Provided data section start
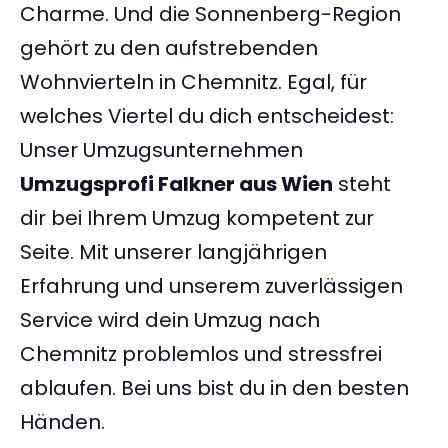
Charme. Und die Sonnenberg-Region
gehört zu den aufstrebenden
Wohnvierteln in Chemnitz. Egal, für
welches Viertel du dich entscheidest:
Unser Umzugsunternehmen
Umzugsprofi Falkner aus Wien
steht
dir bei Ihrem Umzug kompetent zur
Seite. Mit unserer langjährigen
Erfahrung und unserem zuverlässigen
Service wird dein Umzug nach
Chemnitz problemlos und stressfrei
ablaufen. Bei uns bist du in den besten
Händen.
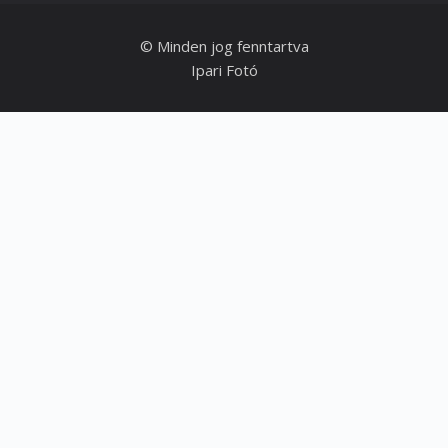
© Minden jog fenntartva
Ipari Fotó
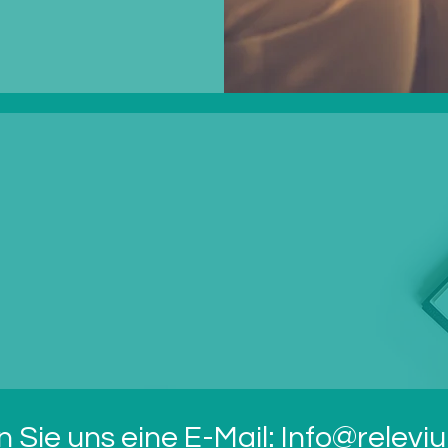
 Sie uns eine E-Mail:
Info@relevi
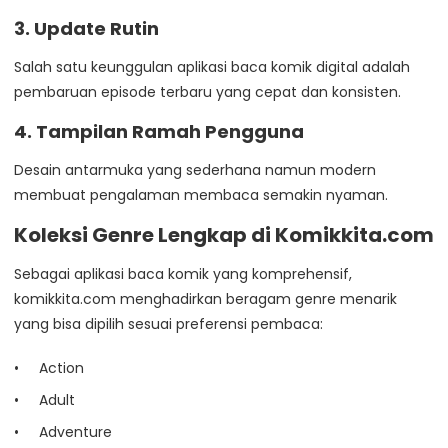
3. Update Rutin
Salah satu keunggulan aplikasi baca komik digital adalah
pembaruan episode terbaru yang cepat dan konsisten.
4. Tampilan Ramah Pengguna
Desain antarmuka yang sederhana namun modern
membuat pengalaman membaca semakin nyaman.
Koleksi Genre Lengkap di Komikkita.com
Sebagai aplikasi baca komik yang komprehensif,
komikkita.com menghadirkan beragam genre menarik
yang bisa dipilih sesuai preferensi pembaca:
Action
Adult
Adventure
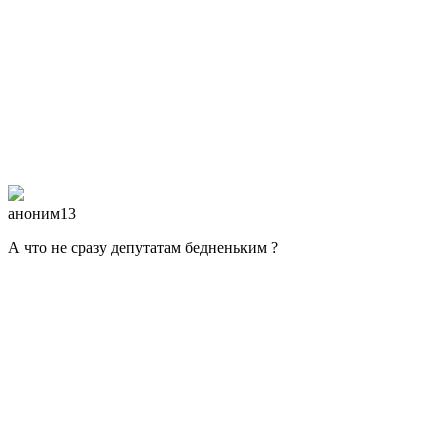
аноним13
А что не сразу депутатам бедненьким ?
Provided data section end
Provided data section start
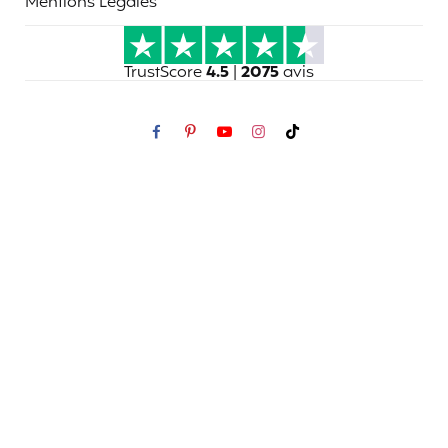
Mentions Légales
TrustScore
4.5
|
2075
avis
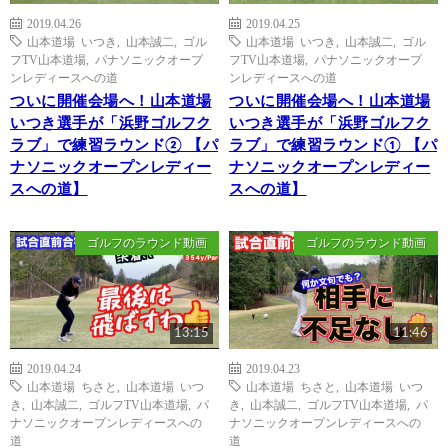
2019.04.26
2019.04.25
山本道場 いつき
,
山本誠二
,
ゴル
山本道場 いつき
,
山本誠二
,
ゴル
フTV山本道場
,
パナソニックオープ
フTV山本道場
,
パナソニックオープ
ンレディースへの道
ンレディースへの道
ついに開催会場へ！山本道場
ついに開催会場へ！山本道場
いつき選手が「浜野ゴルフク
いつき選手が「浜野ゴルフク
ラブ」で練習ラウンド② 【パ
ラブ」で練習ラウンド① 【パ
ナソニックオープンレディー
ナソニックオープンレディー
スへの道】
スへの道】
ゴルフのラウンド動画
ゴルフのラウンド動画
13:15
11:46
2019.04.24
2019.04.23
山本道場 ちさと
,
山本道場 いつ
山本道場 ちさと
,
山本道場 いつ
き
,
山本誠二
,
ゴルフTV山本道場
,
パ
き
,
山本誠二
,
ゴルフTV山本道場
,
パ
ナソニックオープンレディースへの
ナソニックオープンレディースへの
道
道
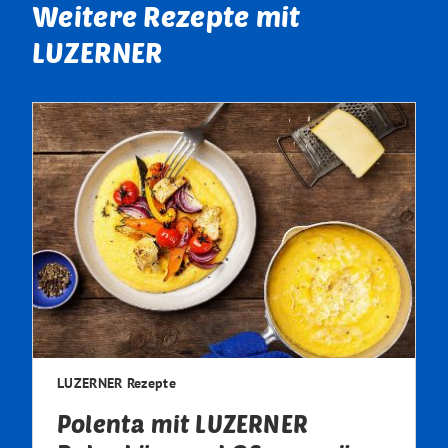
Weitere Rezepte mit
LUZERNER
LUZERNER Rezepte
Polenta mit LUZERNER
Provided data section end
Provided data section start
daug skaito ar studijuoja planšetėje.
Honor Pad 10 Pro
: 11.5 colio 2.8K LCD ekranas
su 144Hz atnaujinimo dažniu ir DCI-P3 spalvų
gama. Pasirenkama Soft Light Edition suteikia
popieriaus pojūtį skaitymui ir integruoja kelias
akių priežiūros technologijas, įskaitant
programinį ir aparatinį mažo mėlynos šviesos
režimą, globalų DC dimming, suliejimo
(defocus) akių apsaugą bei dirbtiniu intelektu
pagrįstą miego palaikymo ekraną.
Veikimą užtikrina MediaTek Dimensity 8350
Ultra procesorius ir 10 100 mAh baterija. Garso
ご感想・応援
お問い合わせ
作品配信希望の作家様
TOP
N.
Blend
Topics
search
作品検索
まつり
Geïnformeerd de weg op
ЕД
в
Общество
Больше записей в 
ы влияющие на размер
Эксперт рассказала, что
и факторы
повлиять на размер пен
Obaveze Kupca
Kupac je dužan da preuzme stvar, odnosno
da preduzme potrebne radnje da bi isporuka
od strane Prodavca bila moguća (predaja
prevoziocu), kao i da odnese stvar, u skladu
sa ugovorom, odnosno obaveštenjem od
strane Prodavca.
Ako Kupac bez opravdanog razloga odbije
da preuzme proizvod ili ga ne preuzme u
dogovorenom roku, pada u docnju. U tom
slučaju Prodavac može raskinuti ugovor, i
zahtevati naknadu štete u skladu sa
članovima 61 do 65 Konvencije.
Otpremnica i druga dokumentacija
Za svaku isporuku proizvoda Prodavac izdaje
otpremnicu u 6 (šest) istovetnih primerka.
Provided data section end
- [Work required]:
Your answer should be the exact lines above from the one containing "Charme. Und die Sonnenberg-Region" through the one containing "Salah satu keunggulan", with both end lines kept and the pictures removed, please.

- [Answer]:
Charme. Und die Sonnenberg-Region
gehört zu den aufstrebenden
Wohnvierteln in Chemnitz. Egal, für
welches Viertel du dich entscheidest:
Unser Umzugsunternehmen
Umzugsprofi Falkner aus Wien
steht
dir bei Ihrem Umzug kompetent zur
Seite. Mit unserer langjährigen
Erfahrung und unserem zuverlässigen
Service wird dein Umzug nach
Chemnitz problemlos und stressfrei
ablaufen. Bei uns bist du in den besten
Händen.
© Minden jog fenntartva
Ipari Fotó
 Sie uns eine E-Mail:
Info@relevi
3. Update Rutin
Salah satu keunggulan aplikasi baca komik digital adalah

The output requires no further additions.